Code Organization Dilemma
Wed, Nov 18, 2009 08:00 AM
So, we have been building up our code library at dealnews for 9 years. It was started at
the end of PHP3 and the beginning of PHP4. So, we did not have
autoloading, static functions, and all that jazz. Classes had lots
of overhead in early PHP4 so we started down a pure procedural road
in 2000. And for a long time, it was very maintainable. We had 2 or
3 developers for most of this time. We now have 5 or 6 depending on
whether we have contractors. There are starting to be too many
files and too many functions. We find ourselves adding new files
when some new function is created instead of adding it to an
existing file because we don't want to have huge files with 100
functions in them. File names and function names are getting longer
and more ambiguous. For example, we have a file called
url_functions.php. It contains functions to generate URLs for
different types of pages on the site, functions to fetch URLs from
the web and functions to parse URLs from an article. Those probably
don't all belong in one file. But, they got nickle and dimed in
there over time. So, now, we are inclined to not add anything to
that file and make new files for new semi-URL related functions.
Ugh.
It is time to start thinkinb about a reorganization. There are 1,900+ functions in 400+ files in our code library. This is just our library. This does not include the code that actually builds a page and generates output. It does not include our cron jobs or system administration scripts. Yeah, that is a lot. So, where do we go from here? Some things are easy to do. For example, we have a file called string.php. Most all the functions in that file can easily be moved a String class with static functions that can be accessed via an autoloader.
Then we have the various ways we deal with the articles on the web site. I have written about our front end vs. back end system before. What this means for our code base is that we have two ways to deal with an article. One is in our highly relational backend system. The other is in our optimized front end database servers. So, one Article object won't really do. We already have an Article object that serves as an ORM interface for the backend. To access the front end data, we currently have a library of functions (fetch_article for a single, fetch_articles for a set, etc.) but it does not fit with an autoloading environment. It also is not related to the object (the article) and is associated with where the data is stored. New developers don't grok the server infrastructure, so the code organization may not make sense to them. We have about 10 different objects that need both a back end and front end interface.
On the other hand, I really don't want to end up with a class named FrontEndArticle and BackEndArticle. Much less do we want to have stuff like BackEnd_Article where the file is actually in BackEnd/Article.php somewhere. The verbosity becomes overwhelming and hard to read, IMO.
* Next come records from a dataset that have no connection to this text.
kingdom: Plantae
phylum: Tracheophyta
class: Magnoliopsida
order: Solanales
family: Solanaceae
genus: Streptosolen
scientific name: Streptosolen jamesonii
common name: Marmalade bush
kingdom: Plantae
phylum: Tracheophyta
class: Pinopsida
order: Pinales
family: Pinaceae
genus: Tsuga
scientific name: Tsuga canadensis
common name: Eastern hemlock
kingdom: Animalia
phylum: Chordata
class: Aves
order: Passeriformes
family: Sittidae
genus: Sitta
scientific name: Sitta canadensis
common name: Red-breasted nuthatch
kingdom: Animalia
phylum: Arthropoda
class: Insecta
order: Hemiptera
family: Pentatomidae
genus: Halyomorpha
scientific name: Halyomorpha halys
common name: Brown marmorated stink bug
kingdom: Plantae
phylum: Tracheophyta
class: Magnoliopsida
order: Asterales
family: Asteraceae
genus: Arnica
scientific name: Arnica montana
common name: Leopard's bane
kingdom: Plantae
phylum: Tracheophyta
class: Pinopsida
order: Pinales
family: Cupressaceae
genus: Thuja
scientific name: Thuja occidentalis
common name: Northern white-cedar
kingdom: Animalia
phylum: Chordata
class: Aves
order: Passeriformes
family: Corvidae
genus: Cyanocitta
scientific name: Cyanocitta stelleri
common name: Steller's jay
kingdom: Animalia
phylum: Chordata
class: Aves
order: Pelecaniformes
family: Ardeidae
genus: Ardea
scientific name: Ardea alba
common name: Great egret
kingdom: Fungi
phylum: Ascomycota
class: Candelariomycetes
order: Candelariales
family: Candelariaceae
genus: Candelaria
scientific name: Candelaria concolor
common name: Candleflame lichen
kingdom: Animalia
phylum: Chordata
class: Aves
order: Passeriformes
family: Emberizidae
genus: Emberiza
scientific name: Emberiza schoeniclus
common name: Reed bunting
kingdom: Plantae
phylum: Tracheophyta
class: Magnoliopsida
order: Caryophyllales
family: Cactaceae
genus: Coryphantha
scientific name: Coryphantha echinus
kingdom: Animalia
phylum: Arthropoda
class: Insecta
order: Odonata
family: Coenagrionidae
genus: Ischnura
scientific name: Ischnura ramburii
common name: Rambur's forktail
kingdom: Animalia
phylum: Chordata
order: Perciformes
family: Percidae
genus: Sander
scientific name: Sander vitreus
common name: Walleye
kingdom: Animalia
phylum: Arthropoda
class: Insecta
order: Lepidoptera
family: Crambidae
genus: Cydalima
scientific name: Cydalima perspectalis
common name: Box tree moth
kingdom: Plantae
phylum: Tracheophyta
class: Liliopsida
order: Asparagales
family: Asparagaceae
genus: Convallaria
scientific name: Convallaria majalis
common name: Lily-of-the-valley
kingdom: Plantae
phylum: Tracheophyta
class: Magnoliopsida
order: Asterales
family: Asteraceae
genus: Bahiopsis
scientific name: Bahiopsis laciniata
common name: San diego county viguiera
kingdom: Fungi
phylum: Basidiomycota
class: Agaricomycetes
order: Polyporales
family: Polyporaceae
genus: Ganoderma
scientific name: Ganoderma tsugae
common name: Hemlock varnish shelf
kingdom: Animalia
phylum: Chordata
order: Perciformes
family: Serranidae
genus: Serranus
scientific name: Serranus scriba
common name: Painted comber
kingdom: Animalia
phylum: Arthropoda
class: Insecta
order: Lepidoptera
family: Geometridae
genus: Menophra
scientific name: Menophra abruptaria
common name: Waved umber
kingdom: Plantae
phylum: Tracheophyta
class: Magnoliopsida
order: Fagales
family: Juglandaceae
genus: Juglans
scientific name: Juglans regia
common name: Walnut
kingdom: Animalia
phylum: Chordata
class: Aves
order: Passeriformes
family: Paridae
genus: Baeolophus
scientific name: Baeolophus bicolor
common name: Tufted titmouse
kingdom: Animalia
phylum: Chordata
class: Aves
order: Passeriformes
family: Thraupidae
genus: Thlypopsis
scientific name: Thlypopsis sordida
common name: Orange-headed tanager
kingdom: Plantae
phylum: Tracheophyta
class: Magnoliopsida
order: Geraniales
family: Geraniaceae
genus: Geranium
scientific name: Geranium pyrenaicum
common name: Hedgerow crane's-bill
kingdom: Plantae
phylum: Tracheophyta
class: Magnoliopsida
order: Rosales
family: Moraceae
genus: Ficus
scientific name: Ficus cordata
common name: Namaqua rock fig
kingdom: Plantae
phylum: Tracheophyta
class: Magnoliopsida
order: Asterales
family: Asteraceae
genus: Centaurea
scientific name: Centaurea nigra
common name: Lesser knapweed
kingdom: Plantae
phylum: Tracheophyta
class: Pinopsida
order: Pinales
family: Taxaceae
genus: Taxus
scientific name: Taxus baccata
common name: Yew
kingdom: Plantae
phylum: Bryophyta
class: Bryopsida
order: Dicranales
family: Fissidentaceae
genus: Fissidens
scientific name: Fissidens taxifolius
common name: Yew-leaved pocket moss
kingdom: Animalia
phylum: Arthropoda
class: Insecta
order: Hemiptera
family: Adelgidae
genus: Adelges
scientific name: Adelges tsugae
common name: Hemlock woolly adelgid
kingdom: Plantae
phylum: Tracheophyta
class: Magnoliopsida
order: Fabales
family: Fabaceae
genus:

So, what are others doing with huge code bases? I see lots of projects with 100 or so functions/methods in 20-30 files. Frameworks have it easy because they don't have a CEO that wants something on this one page to be different than it is on every other page where that data is used. We have to deal with those types of hacks in an elegant way that can be maintained.
It is time to start thinkinb about a reorganization. There are 1,900+ functions in 400+ files in our code library. This is just our library. This does not include the code that actually builds a page and generates output. It does not include our cron jobs or system administration scripts. Yeah, that is a lot. So, where do we go from here? Some things are easy to do. For example, we have a file called string.php. Most all the functions in that file can easily be moved a String class with static functions that can be accessed via an autoloader.
Then we have the various ways we deal with the articles on the web site. I have written about our front end vs. back end system before. What this means for our code base is that we have two ways to deal with an article. One is in our highly relational backend system. The other is in our optimized front end database servers. So, one Article object won't really do. We already have an Article object that serves as an ORM interface for the backend. To access the front end data, we currently have a library of functions (fetch_article for a single, fetch_articles for a set, etc.) but it does not fit with an autoloading environment. It also is not related to the object (the article) and is associated with where the data is stored. New developers don't grok the server infrastructure, so the code organization may not make sense to them. We have about 10 different objects that need both a back end and front end interface.
On the other hand, I really don't want to end up with a class named FrontEndArticle and BackEndArticle. Much less do we want to have stuff like BackEnd_Article where the file is actually in BackEnd/Article.php somewhere. The verbosity becomes overwhelming and hard to read, IMO.
So, what are others doing with huge code bases? I see lots of projects with 100 or so functions/methods in 20-30 files. Frameworks have it easy because they don't have a CEO that wants something on this one page to be different than it is on every other page where that data is used. We have to deal with those types of hacks in an elegant way that can be maintained.
Casey Says:
Not sure if this will help as I haven't actually used this on any truly large code-bases, but perhaps use directories to help group similar functionality together? Using your URL-related functions, you could have a /lib/URL directory and then break out similar functions into their own files, such as url_parser.php, url_generator.php, etc.